▸ **Input material**
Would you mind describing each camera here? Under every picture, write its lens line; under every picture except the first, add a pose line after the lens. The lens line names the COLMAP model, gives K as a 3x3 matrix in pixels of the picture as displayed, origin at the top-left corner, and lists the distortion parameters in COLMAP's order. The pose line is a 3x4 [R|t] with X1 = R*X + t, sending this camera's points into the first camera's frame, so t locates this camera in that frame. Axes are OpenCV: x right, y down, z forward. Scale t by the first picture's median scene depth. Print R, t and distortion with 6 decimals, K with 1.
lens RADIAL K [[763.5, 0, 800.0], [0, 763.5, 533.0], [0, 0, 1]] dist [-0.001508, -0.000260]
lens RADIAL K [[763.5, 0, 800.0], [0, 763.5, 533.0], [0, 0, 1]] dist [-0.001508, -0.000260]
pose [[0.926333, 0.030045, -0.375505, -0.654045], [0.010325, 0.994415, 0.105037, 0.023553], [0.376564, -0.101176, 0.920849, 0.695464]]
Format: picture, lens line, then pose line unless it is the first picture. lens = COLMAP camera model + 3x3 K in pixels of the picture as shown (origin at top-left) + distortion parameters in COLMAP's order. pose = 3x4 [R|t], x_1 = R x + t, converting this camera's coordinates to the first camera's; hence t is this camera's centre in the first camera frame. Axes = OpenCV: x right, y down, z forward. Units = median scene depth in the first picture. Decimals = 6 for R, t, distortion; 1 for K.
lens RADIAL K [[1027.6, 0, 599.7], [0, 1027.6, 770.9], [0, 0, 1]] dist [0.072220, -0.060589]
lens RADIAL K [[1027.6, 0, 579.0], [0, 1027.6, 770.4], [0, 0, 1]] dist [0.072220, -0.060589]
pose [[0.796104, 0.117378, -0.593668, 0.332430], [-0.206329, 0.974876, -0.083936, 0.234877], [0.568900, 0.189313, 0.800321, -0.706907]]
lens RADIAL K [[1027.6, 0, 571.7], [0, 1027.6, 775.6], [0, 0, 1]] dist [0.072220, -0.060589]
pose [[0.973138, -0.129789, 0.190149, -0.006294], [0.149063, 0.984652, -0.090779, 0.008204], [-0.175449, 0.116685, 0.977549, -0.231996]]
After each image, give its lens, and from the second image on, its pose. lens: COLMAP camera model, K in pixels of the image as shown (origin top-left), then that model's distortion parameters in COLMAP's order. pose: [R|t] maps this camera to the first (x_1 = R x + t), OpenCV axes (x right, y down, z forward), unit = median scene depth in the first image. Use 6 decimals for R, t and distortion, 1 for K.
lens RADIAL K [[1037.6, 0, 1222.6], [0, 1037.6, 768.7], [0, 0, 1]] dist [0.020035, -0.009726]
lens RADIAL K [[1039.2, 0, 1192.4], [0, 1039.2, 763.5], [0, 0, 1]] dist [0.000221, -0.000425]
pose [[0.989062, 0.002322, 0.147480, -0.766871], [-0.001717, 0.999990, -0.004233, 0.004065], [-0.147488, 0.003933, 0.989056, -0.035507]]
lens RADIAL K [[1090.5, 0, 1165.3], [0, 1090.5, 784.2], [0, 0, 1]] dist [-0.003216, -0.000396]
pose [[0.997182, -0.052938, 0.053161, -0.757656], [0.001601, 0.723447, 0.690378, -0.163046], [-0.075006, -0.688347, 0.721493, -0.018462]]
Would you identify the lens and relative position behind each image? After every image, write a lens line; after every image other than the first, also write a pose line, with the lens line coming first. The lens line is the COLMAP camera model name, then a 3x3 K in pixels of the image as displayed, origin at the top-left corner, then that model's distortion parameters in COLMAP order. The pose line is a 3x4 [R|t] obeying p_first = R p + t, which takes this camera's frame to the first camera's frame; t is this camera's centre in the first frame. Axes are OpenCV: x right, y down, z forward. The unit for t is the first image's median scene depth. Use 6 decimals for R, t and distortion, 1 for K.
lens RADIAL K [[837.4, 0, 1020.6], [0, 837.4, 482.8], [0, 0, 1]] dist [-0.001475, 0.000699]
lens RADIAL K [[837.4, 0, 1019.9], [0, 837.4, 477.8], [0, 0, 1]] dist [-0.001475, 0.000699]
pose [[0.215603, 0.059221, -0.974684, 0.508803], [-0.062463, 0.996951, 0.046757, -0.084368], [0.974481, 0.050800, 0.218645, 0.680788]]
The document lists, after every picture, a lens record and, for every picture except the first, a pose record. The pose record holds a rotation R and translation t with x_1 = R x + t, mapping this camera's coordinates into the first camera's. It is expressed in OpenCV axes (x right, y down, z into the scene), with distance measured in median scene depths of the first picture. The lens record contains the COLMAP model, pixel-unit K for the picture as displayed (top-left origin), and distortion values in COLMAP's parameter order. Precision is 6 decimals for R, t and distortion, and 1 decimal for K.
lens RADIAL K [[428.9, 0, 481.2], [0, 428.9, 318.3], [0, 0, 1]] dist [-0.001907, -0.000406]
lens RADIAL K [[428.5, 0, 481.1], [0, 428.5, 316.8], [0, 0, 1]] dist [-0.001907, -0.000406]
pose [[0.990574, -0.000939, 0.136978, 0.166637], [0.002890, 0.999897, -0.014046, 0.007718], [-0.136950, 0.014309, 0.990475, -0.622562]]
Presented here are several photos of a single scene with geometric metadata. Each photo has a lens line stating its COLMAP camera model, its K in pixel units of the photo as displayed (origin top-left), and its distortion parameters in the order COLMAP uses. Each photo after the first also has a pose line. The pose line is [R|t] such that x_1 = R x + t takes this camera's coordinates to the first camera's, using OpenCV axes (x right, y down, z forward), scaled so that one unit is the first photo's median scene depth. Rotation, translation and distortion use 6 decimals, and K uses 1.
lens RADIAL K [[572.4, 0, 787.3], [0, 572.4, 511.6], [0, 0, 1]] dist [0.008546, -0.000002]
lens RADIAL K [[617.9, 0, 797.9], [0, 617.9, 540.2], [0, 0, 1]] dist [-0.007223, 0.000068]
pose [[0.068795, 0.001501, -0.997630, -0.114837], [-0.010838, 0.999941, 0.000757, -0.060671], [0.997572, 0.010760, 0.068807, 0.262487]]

▸ **Exercise description**
Transcribe each record exactly. Leave nothing out.

▸ **Exercise solution**
Would you mind describing each camera here? Under every picture, write its lens line; under every picture except the first, add a pose line after the lens. The lens line names the COLMAP model, gives K as a 3x3 matrix in pixels of the picture as displayed, origin at the top-left corner, and lists the distortion parameters in COLMAP's order. The pose line is a 3x4 [R|t] with X1 = R*X + t, sending this camera's points into the first camera's frame, so t locates this camera in that frame. Axes are OpenCV: x right, y down, z forward. Scale t by the first picture's median scene depth. Print R, t and distortion with 6 decimals, K with 1.
lens RADIAL K [[763.5, 0, 800.0], [0, 763.5, 533.0], [0, 0, 1]] dist [-0.001508, -0.000260]
lens RADIAL K [[763.5, 0, 800.0], [0, 763.5, 533.0], [0, 0, 1]] dist [-0.001508, -0.000260]
pose [[0.926333, 0.030045, -0.375505, -0.654045], [0.010325, 0.994415, 0.105037, 0.023553], [0.376564, -0.101176, 0.920849, 0.695464]]
Format: picture, lens line, then pose line unless it is the first picture. lens = COLMAP camera model + 3x3 K in pixels of the picture as shown (origin at top-left) + distortion parameters in COLMAP's order. pose = 3x4 [R|t], x_1 = R x + t, converting this camera's coordinates to the first camera's; hence t is this camera's centre in the first camera frame. Axes = OpenCV: x right, y down, z forward. Units = median scene depth in the first picture. Decimals = 6 for R, t, distortion; 1 for K.
lens RADIAL K [[1027.6, 0, 599.7], [0, 1027.6, 770.9], [0, 0, 1]] dist [0.072220, -0.060589]
lens RADIAL K [[1027.6, 0, 579.0], [0, 1027.6, 770.4], [0, 0, 1]] dist [0.072220, -0.060589]
pose [[0.796104, 0.117378, -0.593668, 0.332430], [-0.206329, 0.974876, -0.083936, 0.234877], [0.568900, 0.189313, 0.800321, -0.706907]]
lens RADIAL K [[1027.6, 0, 571.7], [0, 1027.6, 775.6], [0, 0, 1]] dist [0.072220, -0.060589]
pose [[0.973138, -0.129789, 0.190149, -0.006294], [0.149063, 0.984652, -0.090779, 0.008204], [-0.175449, 0.116685, 0.977549, -0.231996]]
After each image, give its lens, and from the second image on, its pose. lens: COLMAP camera model, K in pixels of the image as shown (origin top-left), then that model's distortion parameters in COLMAP's order. pose: [R|t] maps this camera to the first (x_1 = R x + t), OpenCV axes (x right, y down, z forward), unit = median scene depth in the first image. Use 6 decimals for R, t and distortion, 1 for K.
lens RADIAL K [[1037.6, 0, 1222.6], [0, 1037.6, 768.7], [0, 0, 1]] dist [0.020035, -0.009726]
lens RADIAL K [[1039.2, 0, 1192.4], [0, 1039.2, 763.5], [0, 0, 1]] dist [0.000221, -0.000425]
pose [[0.989062, 0.002322, 0.147480, -0.766871], [-0.001717, 0.999990, -0.004233, 0.004065], [-0.147488, 0.003933, 0.989056, -0.035507]]
lens RADIAL K [[1090.5, 0, 1165.3], [0, 1090.5, 784.2], [0, 0, 1]] dist [-0.003216, -0.000396]
pose [[0.997182, -0.052938, 0.053161, -0.757656], [0.001601, 0.723447, 0.690378, -0.163046], [-0.075006, -0.688347, 0.721493, -0.018462]]
Would you identify the lens and relative position behind each image? After every image, write a lens line; after every image other than the first, also write a pose line, with the lens line coming first. The lens line is the COLMAP camera model name, then a 3x3 K in pixels of the image as displayed, origin at the top-left corner, then that model's distortion parameters in COLMAP order. The pose line is a 3x4 [R|t] obeying p_first = R p + t, which takes this camera's frame to the first camera's frame; t is this camera's centre in the first frame. Axes are OpenCV: x right, y down, z forward. The unit for t is the first image's median scene depth. Use 6 decimals for R, t and distortion, 1 for K.
lens RADIAL K [[837.4, 0, 1020.6], [0, 837.4, 482.8], [0, 0, 1]] dist [-0.001475, 0.000699]
lens RADIAL K [[837.4, 0, 1019.9], [0, 837.4, 477.8], [0, 0, 1]] dist [-0.001475, 0.000699]
pose [[0.215603, 0.059221, -0.974684, 0.508803], [-0.062463, 0.996951, 0.046757, -0.084368], [0.974481, 0.050800, 0.218645, 0.680788]]
The document lists, after every picture, a lens record and, for every picture except the first, a pose record. The pose record holds a rotation R and translation t with x_1 = R x + t, mapping this camera's coordinates into the first camera's. It is expressed in OpenCV axes (x right, y down, z into the scene), with distance measured in median scene depths of the first picture. The lens record contains the COLMAP model, pixel-unit K for the picture as displayed (top-left origin), and distortion values in COLMAP's parameter order. Precision is 6 decimals for R, t and distortion, and 1 decimal for K.
lens RADIAL K [[428.9, 0, 481.2], [0, 428.9, 318.3], [0, 0, 1]] dist [-0.001907, -0.000406]
lens RADIAL K [[428.5, 0, 481.1], [0, 428.5, 316.8], [0, 0, 1]] dist [-0.001907, -0.000406]
pose [[0.990574, -0.000939, 0.136978, 0.166637], [0.002890, 0.999897, -0.014046, 0.007718], [-0.136950, 0.014309, 0.990475, -0.622562]]
Presented here are several photos of a single scene with geometric metadata. Each photo has a lens line stating its COLMAP camera model, its K in pixel units of the photo as displayed (origin top-left), and its distortion parameters in the order COLMAP uses. Each photo after the first also has a pose line. The pose line is [R|t] such that x_1 = R x + t takes this camera's coordinates to the first camera's, using OpenCV axes (x right, y down, z forward), scaled so that one unit is the first photo's median scene depth. Rotation, translation and distortion use 6 decimals, and K uses 1.
lens RADIAL K [[572.4, 0, 787.3], [0, 572.4, 511.6], [0, 0, 1]] dist [0.008546, -0.000002]
lens RADIAL K [[617.9, 0, 797.9], [0, 617.9, 540.2], [0, 0, 1]] dist [-0.007223, 0.000068]
pose [[0.068795, 0.001501, -0.997630, -0.114837], [-0.010838, 0.999941, 0.000757, -0.060671], [0.997572, 0.010760, 0.068807, 0.262487]]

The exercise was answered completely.